→ Goal of the exercise
Starting with the line that has "she, in the", retype each line down to the end of the entries below, without leaving any out or adding any.

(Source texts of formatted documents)
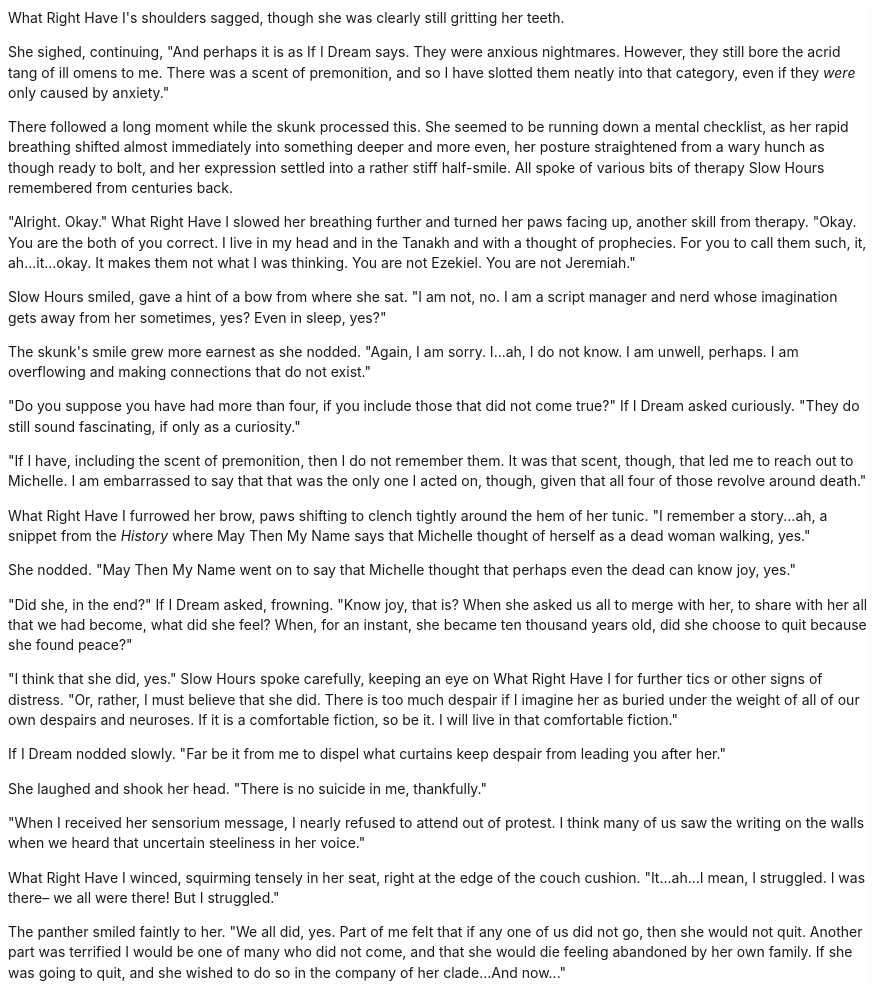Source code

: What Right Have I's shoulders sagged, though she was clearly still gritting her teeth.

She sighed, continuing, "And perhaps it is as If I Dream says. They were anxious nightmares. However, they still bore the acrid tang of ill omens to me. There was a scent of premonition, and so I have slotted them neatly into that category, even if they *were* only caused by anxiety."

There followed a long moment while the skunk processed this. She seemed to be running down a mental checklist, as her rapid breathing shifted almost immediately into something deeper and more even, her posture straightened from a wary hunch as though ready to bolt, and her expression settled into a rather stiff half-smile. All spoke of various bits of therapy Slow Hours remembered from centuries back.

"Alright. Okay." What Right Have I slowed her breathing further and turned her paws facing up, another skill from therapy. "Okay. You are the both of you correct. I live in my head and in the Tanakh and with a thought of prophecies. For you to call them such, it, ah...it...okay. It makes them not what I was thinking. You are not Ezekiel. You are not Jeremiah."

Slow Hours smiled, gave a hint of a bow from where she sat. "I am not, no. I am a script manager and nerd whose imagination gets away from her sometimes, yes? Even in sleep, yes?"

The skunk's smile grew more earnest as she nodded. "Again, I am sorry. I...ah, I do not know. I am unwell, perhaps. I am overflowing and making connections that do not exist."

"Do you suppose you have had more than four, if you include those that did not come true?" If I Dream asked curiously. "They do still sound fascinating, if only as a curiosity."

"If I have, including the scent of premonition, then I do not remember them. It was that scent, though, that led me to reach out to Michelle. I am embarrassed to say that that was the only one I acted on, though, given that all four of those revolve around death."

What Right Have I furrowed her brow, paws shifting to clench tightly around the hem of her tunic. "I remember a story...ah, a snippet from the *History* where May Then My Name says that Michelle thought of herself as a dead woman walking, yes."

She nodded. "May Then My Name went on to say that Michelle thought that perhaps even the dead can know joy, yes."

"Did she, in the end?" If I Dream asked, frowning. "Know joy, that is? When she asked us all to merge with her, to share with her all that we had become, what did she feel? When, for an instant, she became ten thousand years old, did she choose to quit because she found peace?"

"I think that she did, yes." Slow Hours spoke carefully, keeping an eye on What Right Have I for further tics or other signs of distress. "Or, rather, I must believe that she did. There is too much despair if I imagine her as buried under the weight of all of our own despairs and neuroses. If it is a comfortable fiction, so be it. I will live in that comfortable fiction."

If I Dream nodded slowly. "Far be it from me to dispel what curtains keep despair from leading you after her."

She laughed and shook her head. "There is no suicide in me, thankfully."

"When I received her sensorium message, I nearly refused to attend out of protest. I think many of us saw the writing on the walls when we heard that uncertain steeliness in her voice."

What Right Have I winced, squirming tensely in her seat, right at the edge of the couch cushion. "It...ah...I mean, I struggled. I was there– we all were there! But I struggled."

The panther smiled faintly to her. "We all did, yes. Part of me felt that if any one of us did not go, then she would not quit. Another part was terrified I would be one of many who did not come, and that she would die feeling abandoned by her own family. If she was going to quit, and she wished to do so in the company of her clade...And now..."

→ Exercise result
"Did she, in the end?" If I Dream asked, frowning. "Know joy, that is? When she asked us all to merge with her, to share with her all that we had become, what did she feel? When, for an instant, she became ten thousand years old, did she choose to quit because she found peace?"

"I think that she did, yes." Slow Hours spoke carefully, keeping an eye on What Right Have I for further tics or other signs of distress. "Or, rather, I must believe that she did. There is too much despair if I imagine her as buried under the weight of all of our own despairs and neuroses. If it is a comfortable fiction, so be it. I will live in that comfortable fiction."

If I Dream nodded slowly. "Far be it from me to dispel what curtains keep despair from leading you after her."

She laughed and shook her head. "There is no suicide in me, thankfully."

"When I received her sensorium message, I nearly refused to attend out of protest. I think many of us saw the writing on the walls when we heard that uncertain steeliness in her voice."

What Right Have I winced, squirming tensely in her seat, right at the edge of the couch cushion. "It...ah...I mean, I struggled. I was there– we all were there! But I struggled."

The panther smiled faintly to her. "We all did, yes. Part of me felt that if any one of us did not go, then she would not quit. Another part was terrified I would be one of many who did not come, and that she would die feeling abandoned by her own family. If she was going to quit, and she wished to do so in the company of her clade...And now..."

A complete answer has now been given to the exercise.